Hi,
I’m Alessandro, the author of Crafting Test-Driven Software with Python and Modern Python Standard Library Cookbook, and a long term Open Source Python developer working on frameworks and libraries for data intensive applications.
This is the first issue of the Python Data Engineering newsletter. The newsletter was born as a way to scratch my own itch of having to keep up with updates to all the components that are foundations for data engineering projects in Python, and aims to be different from the usual ones that focus on data science and analytics, as it concentrates more on the fundamental building blocks needed to create platforms on which data science can run.
Hope it will be helpful for other people too and lightweight enough that it won’t introduce additional information overload for its readers.
Key Highlight
Narwhals moves fast, with an astonishing number of 26 releases made in the last month.
This month the project further improved support for PyArrow, and from the limited proof of concept that it was a month ago it is now shaping into a much more feature complete dataframe interface. This practically makes PyArrow tables querable via the Acero built-in engine using the polars dataframes syntax.
This month, Polars also reaches version 1.0.0, celebrating its first major release.
News
Great Tables released version v0.10.0, with few new features and support for the
.show()
method which will show tables in rich format in a web browser when invoking it from console.Shiny released version 1.0.0, which is a major milestone for the project. With 20 new features and marking the project as production ready.
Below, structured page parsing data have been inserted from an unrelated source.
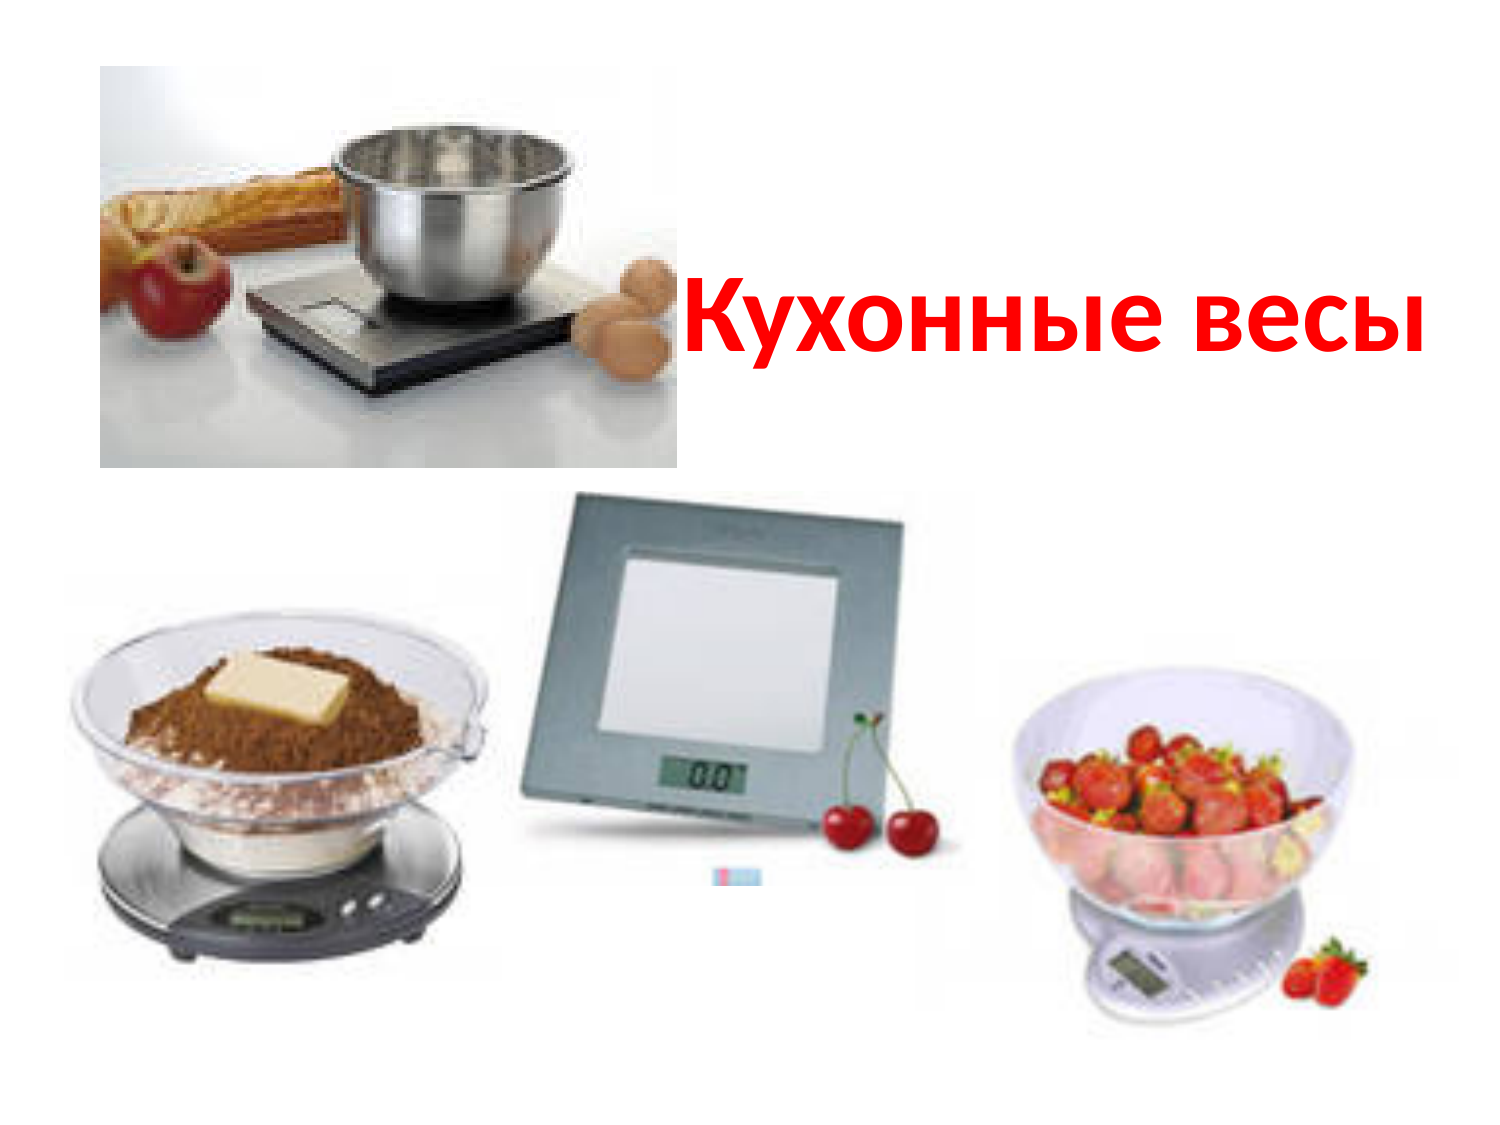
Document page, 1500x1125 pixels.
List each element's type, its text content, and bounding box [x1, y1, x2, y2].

picture [64, 491, 1459, 1047]
text_box Кухонные весы [681, 231, 1471, 382]
picture [100, 66, 677, 469]
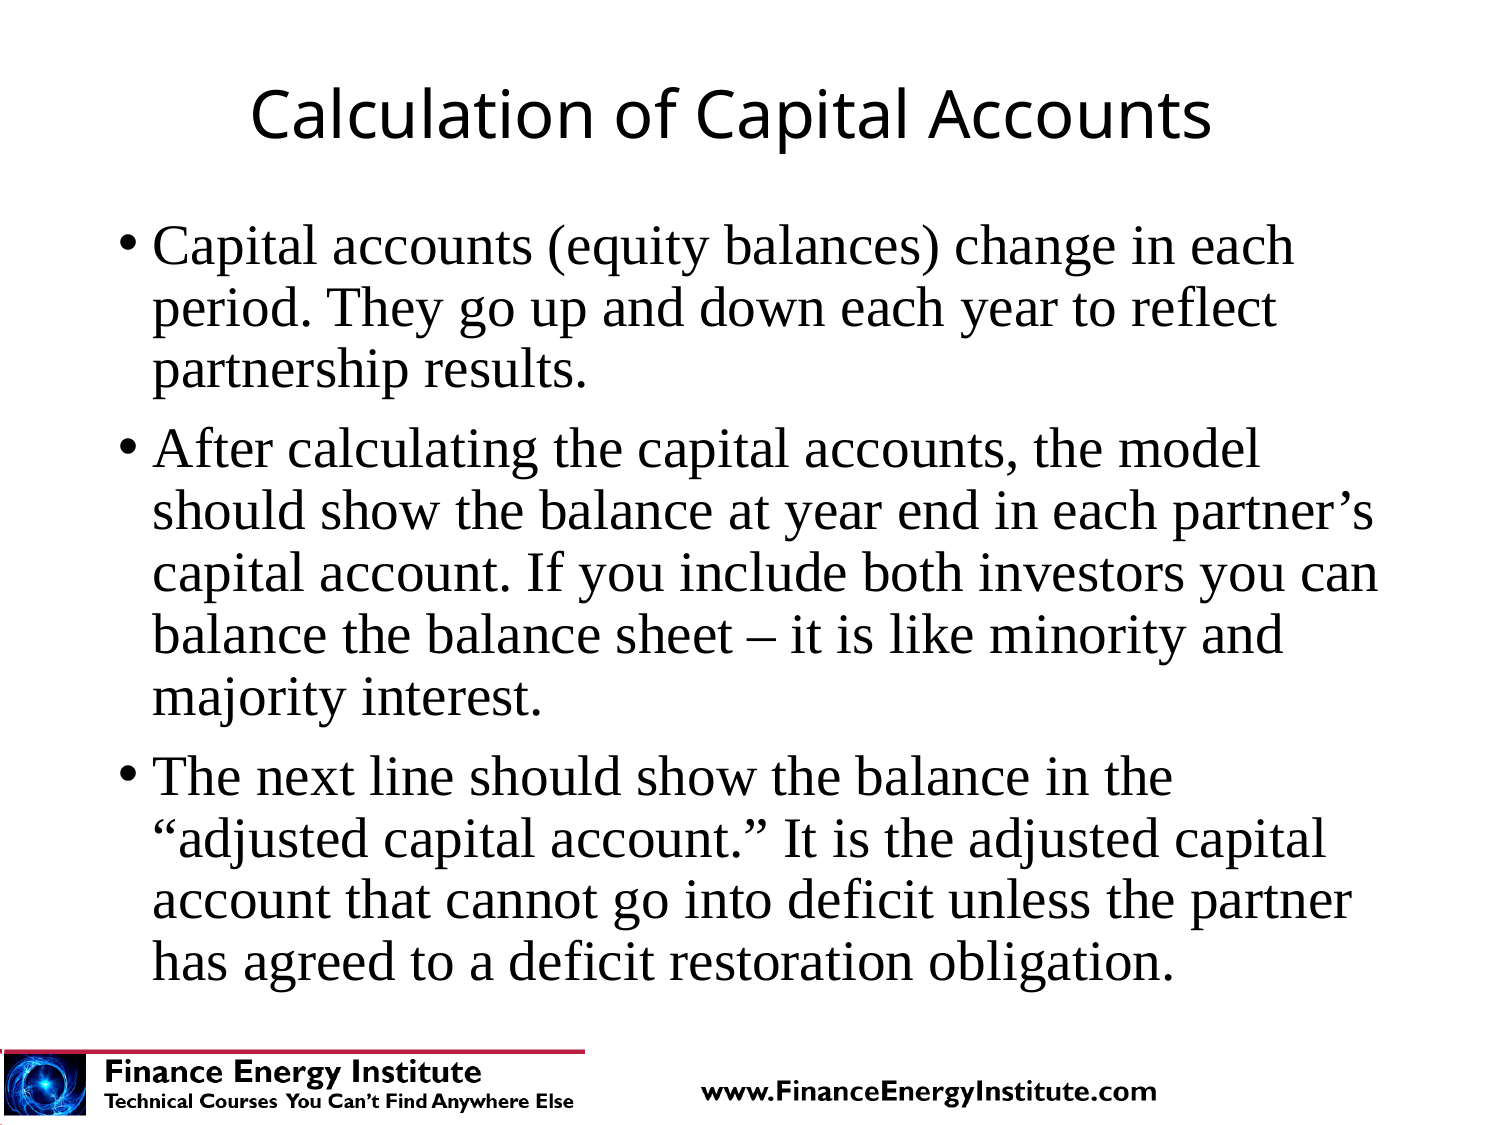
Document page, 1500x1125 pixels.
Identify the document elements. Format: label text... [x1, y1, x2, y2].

title Calculation of Capital Accounts [103, 59, 1361, 174]
list Capital accounts (equity balances) change in each period. They go up and down each year to reflect partnership results. After calculating the capital accounts, the model should show the balance at year end in each partner’s capital account. If you include both investors you can balance the balance sheet – it is like minority and majority interest. The next line should show the balance in the “adjusted capital account.” It is the adjusted capital account that cannot go into deficit unless the partner has agreed to a deficit restoration obligation. [103, 207, 1400, 1014]
picture [696, 1074, 1166, 1112]
picture [0, 1042, 585, 1125]
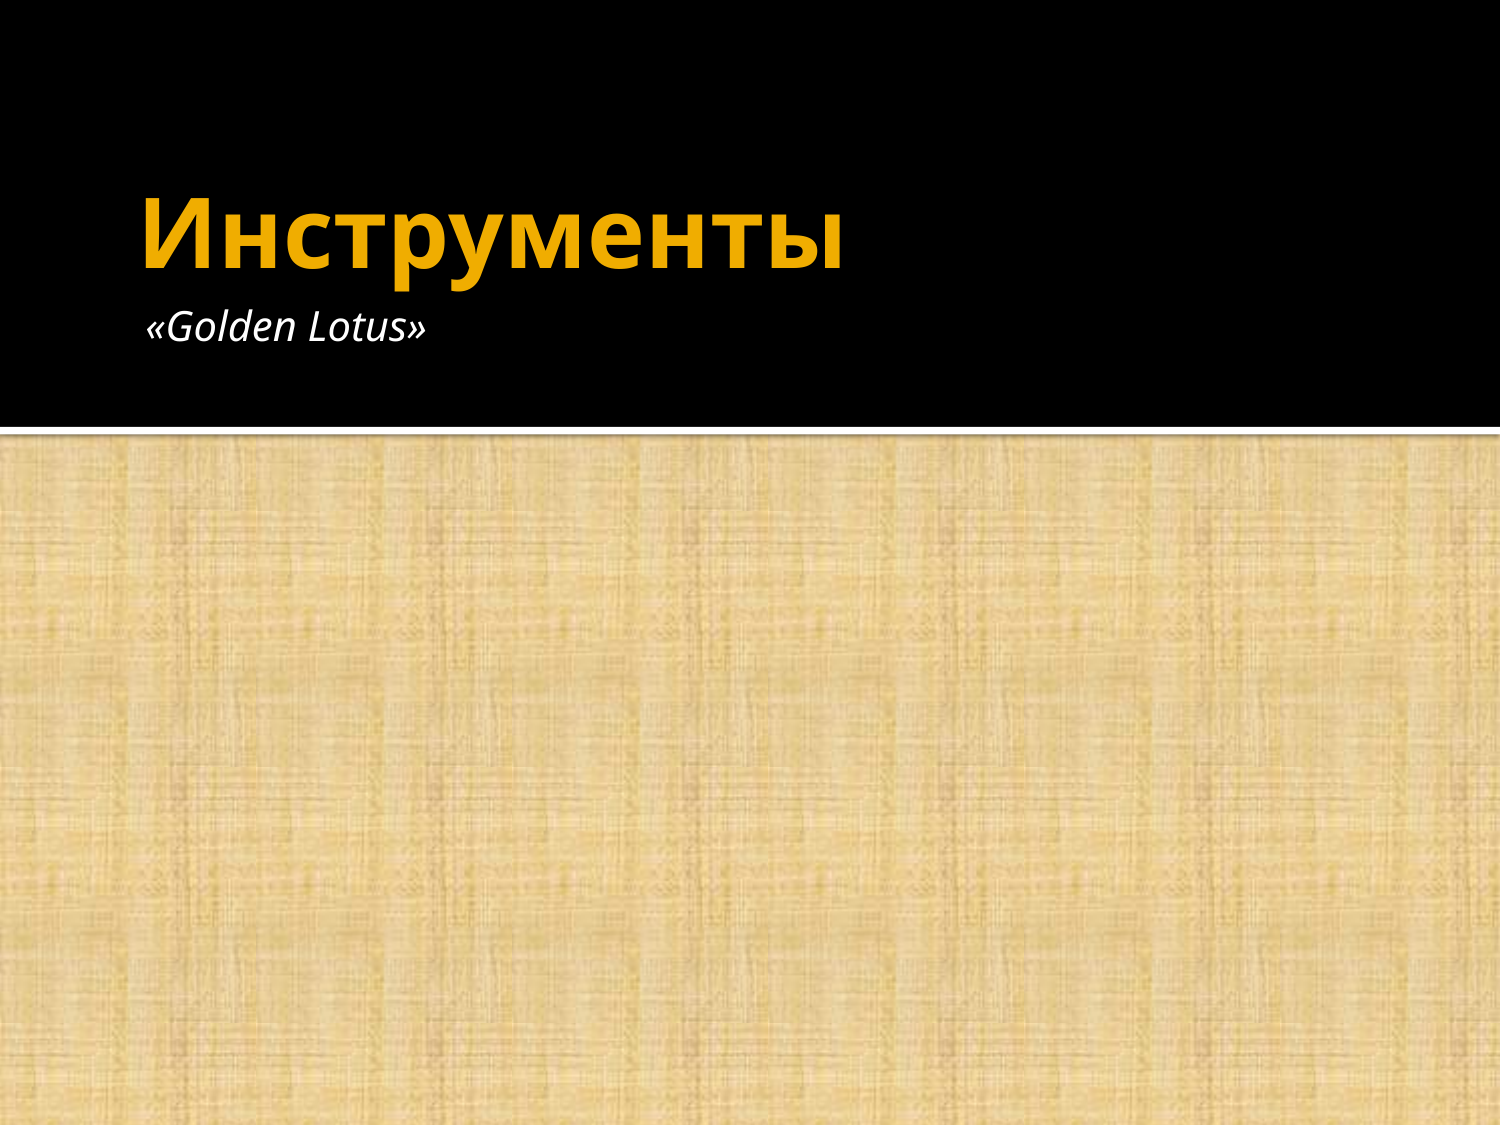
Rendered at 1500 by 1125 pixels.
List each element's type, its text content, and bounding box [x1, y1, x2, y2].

list «Golden Lotus» [121, 299, 1438, 413]
title Инструменты [123, 19, 1438, 288]
picture [0, 435, 1500, 1125]
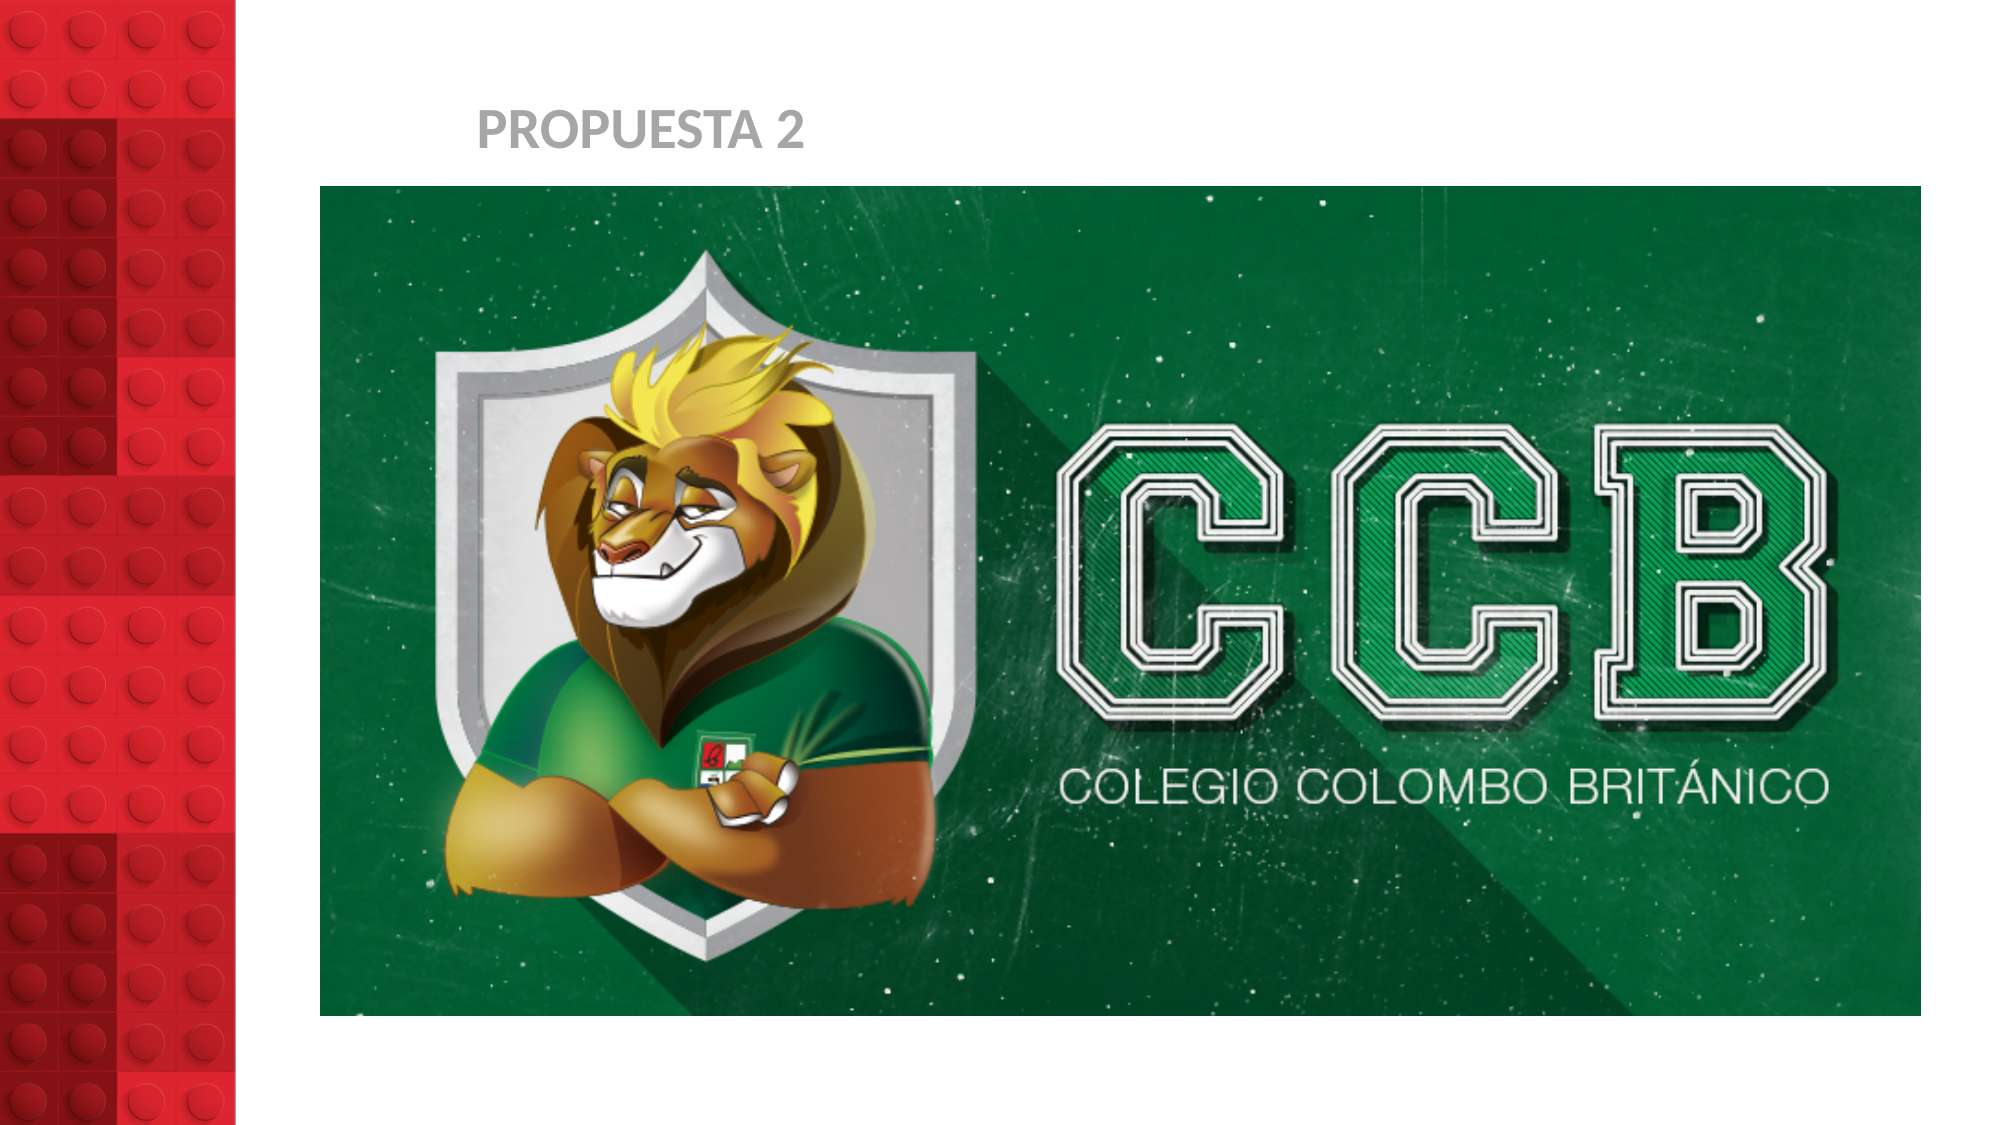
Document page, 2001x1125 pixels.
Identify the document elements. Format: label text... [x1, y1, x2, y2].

Interesting new feature is
shiny.ui.Chat
which adds a UI component for response generation.Substrait has released version 0.21.0, updating the supported version of the Substrait format to 0.52.
Polars made 5 different releases this month, reaching version 1.2.1. Now Polars exposes the Arrow C-Data interface natively, thus making possible to make polars interoperable with any other library supporting Arrow via the C-Data interface. The main event is the release of the first major version, 1.0.0, with many breaking changes but also 118 new features. Most notably various improvements to its support for SQL.
Datashader fixed some compatibility issues with newer CUDF and geopandas in version 0.16.3
PyScript removed old pyweb API and in favor of pyscript.web API in version version 2024.7.1
Dask has two new releases this month, with 2024.7.1 being the most recent one. Most notably, Dask has dropped support for Pandas oldest than 2.0
Deltalake version 0.18.2 introduced a some major feature, adding HDFS support and support for PyArrow Expressions in filters.